La Danza de figuras mitológicas y aldeanos de Rubens, escondida en un rincón del Prado, puede parecer pequeña para los estándares del pintor, pero es una de mis favoritas. Un torbellino de cuerpos, sudor y alegría: esta es la danza colectiva en su forma ideal. Sensual y comunal, fluida y atemporal, se trata de un gozo compartido.
Hace años, fui invitado a una fiesta escocesa en Madrid y me sorprendió que todos parecían conocer—y participar con entusiasmo en—las danzas grupales. Había algo increíblemente unificador en moverse a través de una coreografía fija y compartida.
Hace un par de semanas, fui a una boda española. Fue una gran celebración, pero no pude evitar notar que las únicas danzas colectivas fueron La Macarena y Saturday Night. Aunque parezcan ridículas, aún conservan un eco de ritual incrustado en el kitsch. Nos reunimos, nos movemos, marcamos el tiempo juntos—creando, aunque sea brevemente, una identidad grupal compartida.
Estar en aquella boda me hizo pensar en cuán profundamente arraigada está la necesidad de movimiento compartido en la cultura humana—ya sea preservado de forma consciente o transmitido mediante rituales casi olvidados.
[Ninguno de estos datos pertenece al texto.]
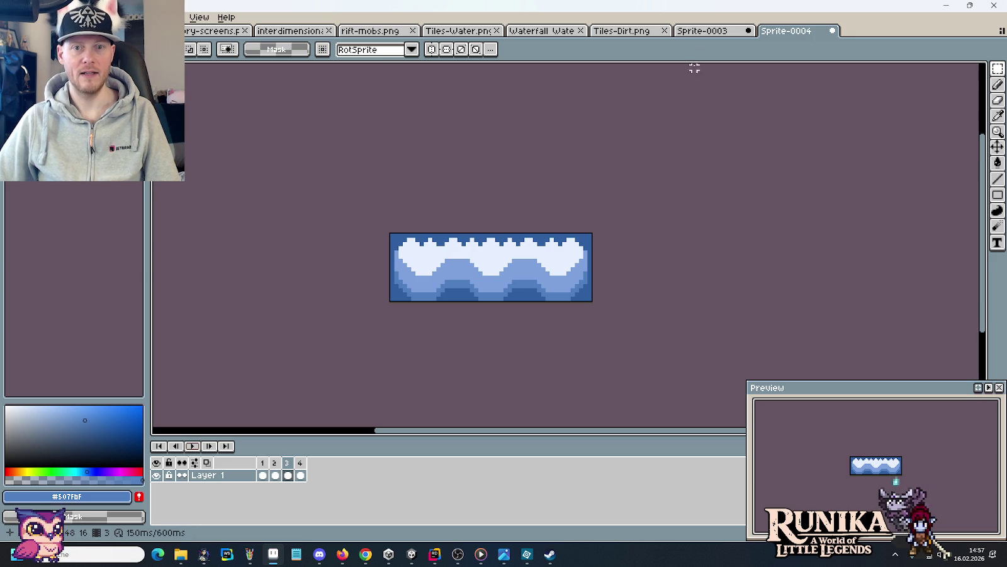
click(697, 31)
click(655, 31)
La serpenteante procesión de la Conga es especialmente adecuada en este contexto. Los participantes se desplazan por la sala en una línea suelta, cada uno colocando las manos sobre los hombros o la cintura del que va delante. Puede darnos vergüenza, pero su estructura conserva vestigios del ritual procesional. Y en su simplicidad, sigue siendo una obra maestra de la inclusión.
Pero la más básica—y al mismo tiempo la más significativa—de todas las danzas grupales es la danza en círculo. Van desde el corro de la patata de los niños hasta las famosas danzas circulares de los nativos americanos y la Hora judía, pasando por la antigua Choreia de Grecia. Incluso hay pinturas rupestres que muestran figuras humanas bailando en círculo. Bailar en círculo es tan inherentemente arcaico que dudo que exista una cultura que no lo haya adoptado en alguna forma.
En el Carnaval de Binche, los Gilles bailan en círculos lentos y pesados, con movimientos cargados de significado ritual, pero sin un centro marcado. En la Noche de Walpurgis, las brujas bailan alrededor del fuego, y el centro se convierte en un lugar de transformación e invocación. En La consagración de la primavera de Stravinsky, el círculo se tensa al máximo: un torbellino frenético que culmina con la selección y el sacrificio de una sola bailarina.
El círculo puede ser un espacio vacío—una invocación de unidad—o puede ser un lugar de contención y transformación. Estar en el centro es estar marcado. Es un sitio de honor, peligro o metamorfosis. En las danzas circulares, el centro puede contener el fuego, la pareja elegida, el chivo expiatorio o la víctima sacrificial. Ser colocado en el centro es ser visto y apartado, celebrado o consumido.
En el cuento El lobo y los siete cabritos de los Hermanos Grimm, el pozo se vuelve el centro. El lobo es engañado y ahogado, su vientre lleno de piedras, y arrojado por el eje vertical y oscuro del medio. Los cabritillos, renacidos desde el vientre del lobo, celebran no solo la supervivencia, sino el triunfo de la inocencia sobre el peligro. Es la restauración del orden—ese breve y extático momento en que el miedo es superado y transformado en movimiento ritual.